Minneapolis students make slight gains on state tests

Greater improvement seen in Southwest

Minneapolis students scored slightly better on state math and reading tests this year compared to last year, reflecting a trend seen around the state, according to figures released by the Minnesota Department of Education.

The gains were too small, though, to prevent more Minneapolis schools from missing student achievement benchmarks under the federal No Child Left Behind law, said David Heistad, director of testing and research for Minneapolis Public Schools (MPS).

“Across the state, in Minneapolis and St. Paul, you’re going to see many more schools failing to hit the AYP targets,” Heistad predicted, referring to “adequate yearly progress,” a measure of student improvement. Schools that fail to make AYP face escalating sanctions under No Child Left Behind.

Another area of concern for MPS are the large and persistent achievement gaps that generally show white and Asian students outperforming their African American, American Indian and Hispanic peers.

“We’ve set strategic goals to reduce the gaps by 70 percent by 2010, and we’re not seeing that kind of growth, yet,” Heistad said.

Minnesota students in grades 3–8 and grade 10 took the reading test. The math test was administered in grades 3-–8 and grade 11.

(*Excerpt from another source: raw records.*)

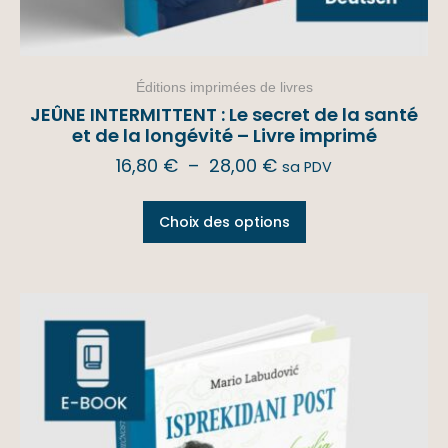
Éditions imprimées de livres
JEÛNE INTERMITTENT : Le secret de la santé
et de la longévité – Livre imprimé
16,80
€
–
28,00
€
sa PDV
Choix des options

The Minnesota Department of Education reported too-small gains in student performance, and student achievement gaps were seen across the state, not just in Minneapolis. Still, the results of the math and reading tests, known as the MCA-II assessments, weren’t all bad news — especially for Southwest-area public schools.

“Of those schools that made progress, most of them were [in] the Southwest or the Southeast areas of the city,” Heistad said. “We do see incremental growth for many schools, but some of the larger-gaining schools were on the Southwest side.”

Armatage, Bryn Mawr and Jefferson community schools, as well as Park View Montessori School, were among those that made the largest gains on both the reading and math tests. (See accompanying chart for more information.)

The district made much smaller gains, on average. As a whole, MPS saw a 1 percent increase in the number of students who met or exceeded the standards on both the MCA-II assessments.

“While that’s a good direction to go, it’s not as much as we had hoped for,” Heistad said.

This year, 49 percent of MPS students met or exceeded standards on the reading test compared to 71 percent of all the state’s students. Only 46 percent of MPS students met or exceeded standards on the math test compared to the state average of 62 percent.

MPS tends to lag behind the state on MCA-II performance. That is explained, in part, by demographic factors like the relatively high rates of poverty among MPS students and students in other urban districts, Heistad said.

“The highest correlation with test scores is poverty” among all demographic factors, he said.

Students for whom English is not their first language also tend to score lower on standardized tests, yet some MPS schools were able to overcome those challenges. One was Lyndale Community School, which Heistad said “made exceptional progress” in 2008.

“You’ll find in the midst of high-poverty areas some schools that are really shining,” he said.